Displaced Papua New Guinea Communities Receive Safe Drinking Water from UN Migration Agency

Humanitarian Emergencies, Migration and Climate Change, Migration and Environment

Port Moresby – Oro Province in Papua New Guinea is prone to natural disasters, including volcanic eruptions, cyclones and flooding, which have led to displacement, destruction of property and even death. The disasters have increased the vulnerability of communities, limiting their access to essential services, including safe drinking water.

This month, the UN Migration Agency (IOM), with support from the United States Agency for International Development (USAID), responded by launching water supply projects in ten Oro wards impacted by Cyclone Guba nearly a decade ago and hit by subsequent natural disasters, including floods.

IOM is responding by establishing rainwater harvesting facilities and cisterns, which will provide safe drinking water for at least 1,900 households in Tabara, Katuna, Bakubari, Gona, Killerton, Buna, Ononda, Eroro, Ahora Beuru and Horau-Huhuru.

“Identified as such during a community-based disaster risk management process organized by IOM, safe drinking water is the top priority among our projects, and it is essential for reducing health risks and preventing disease outbreaks,” said Lance Bonneau, IOM Papua New Guinea Chief of Mission.

In the past, women and girls would usually carry drinking water from rivers and unprotected wells. “My family used to get our water from shallow wells. But it was always brackish. We can now get clean (rain) water from the tanks supplied by IOM,” said a Katuna resident.

Community members worked with IOM engineers to set up the tanks. “We committed ourselves to be part of what IOM is doing in our community. We collected wood, sand and stones for the construction of our water points,” said a villager from Bakubari.

“It is important that beneficiary communities take ownership of disaster risk management projects and community development planning.

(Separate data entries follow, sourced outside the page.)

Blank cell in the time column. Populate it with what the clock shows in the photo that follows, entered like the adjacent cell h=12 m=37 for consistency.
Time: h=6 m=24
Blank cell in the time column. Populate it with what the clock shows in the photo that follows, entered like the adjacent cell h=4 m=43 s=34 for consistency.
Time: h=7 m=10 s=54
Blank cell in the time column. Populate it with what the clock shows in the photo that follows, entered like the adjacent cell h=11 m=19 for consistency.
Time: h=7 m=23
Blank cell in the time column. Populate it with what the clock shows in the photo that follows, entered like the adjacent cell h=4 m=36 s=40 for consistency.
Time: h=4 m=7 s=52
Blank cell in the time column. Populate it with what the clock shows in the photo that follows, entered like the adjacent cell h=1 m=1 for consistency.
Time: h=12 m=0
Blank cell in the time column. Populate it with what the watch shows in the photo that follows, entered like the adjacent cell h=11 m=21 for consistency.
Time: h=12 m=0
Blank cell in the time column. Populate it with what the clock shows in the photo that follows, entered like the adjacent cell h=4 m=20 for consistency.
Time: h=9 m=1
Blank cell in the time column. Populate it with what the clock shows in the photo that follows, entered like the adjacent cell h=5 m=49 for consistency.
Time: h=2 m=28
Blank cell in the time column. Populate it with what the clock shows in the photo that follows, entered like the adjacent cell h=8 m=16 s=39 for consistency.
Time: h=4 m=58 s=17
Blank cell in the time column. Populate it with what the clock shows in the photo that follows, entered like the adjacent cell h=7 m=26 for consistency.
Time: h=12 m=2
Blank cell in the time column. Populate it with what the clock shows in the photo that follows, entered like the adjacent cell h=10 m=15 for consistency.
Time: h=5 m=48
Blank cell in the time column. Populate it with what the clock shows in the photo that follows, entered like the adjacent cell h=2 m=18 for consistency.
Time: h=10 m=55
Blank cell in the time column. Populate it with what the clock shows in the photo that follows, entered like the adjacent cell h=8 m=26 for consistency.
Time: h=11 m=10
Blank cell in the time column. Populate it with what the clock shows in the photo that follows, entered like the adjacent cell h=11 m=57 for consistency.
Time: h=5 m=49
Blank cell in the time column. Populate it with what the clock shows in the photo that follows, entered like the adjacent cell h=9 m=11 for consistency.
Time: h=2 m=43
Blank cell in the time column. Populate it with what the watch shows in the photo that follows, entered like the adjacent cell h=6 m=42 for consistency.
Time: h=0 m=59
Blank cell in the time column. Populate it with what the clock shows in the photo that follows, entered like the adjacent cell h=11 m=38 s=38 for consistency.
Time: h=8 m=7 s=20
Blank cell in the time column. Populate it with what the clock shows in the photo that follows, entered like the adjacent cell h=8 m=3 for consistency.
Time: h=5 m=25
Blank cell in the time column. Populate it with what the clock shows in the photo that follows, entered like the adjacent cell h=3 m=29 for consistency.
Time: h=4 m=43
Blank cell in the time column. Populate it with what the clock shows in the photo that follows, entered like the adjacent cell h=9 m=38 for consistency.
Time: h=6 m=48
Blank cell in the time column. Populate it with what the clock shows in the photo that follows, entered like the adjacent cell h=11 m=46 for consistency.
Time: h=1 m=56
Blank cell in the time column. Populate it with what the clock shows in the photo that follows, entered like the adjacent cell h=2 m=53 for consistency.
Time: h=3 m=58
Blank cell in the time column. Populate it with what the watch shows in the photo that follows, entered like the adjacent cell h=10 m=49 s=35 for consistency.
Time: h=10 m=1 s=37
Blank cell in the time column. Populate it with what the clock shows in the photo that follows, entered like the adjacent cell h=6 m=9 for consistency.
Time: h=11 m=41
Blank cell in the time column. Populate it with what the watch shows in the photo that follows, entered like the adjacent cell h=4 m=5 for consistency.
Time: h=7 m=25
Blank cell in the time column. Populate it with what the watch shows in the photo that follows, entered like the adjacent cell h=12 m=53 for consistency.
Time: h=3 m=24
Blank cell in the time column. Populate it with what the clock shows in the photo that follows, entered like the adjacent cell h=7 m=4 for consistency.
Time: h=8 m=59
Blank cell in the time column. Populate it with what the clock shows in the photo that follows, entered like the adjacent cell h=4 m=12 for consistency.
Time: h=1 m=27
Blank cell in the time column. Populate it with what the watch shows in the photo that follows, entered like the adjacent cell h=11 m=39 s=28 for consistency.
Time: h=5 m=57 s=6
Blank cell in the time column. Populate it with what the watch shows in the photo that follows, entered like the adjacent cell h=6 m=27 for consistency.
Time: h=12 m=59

Disasters are indiscriminate in both timing and scale but, whatever or whenever the event, the community will have to provide the frontline response to minimize the impact and save lives,” said Bonneau.

The water supply system was commissioned in the Oro coastal town of Killerton at a ceremony attended by representatives of the Provincial Disaster Office, district and local government authorities and media. Steven Awoda, on behalf of the Government, thanked IOM and members of the community for their commitment to the project.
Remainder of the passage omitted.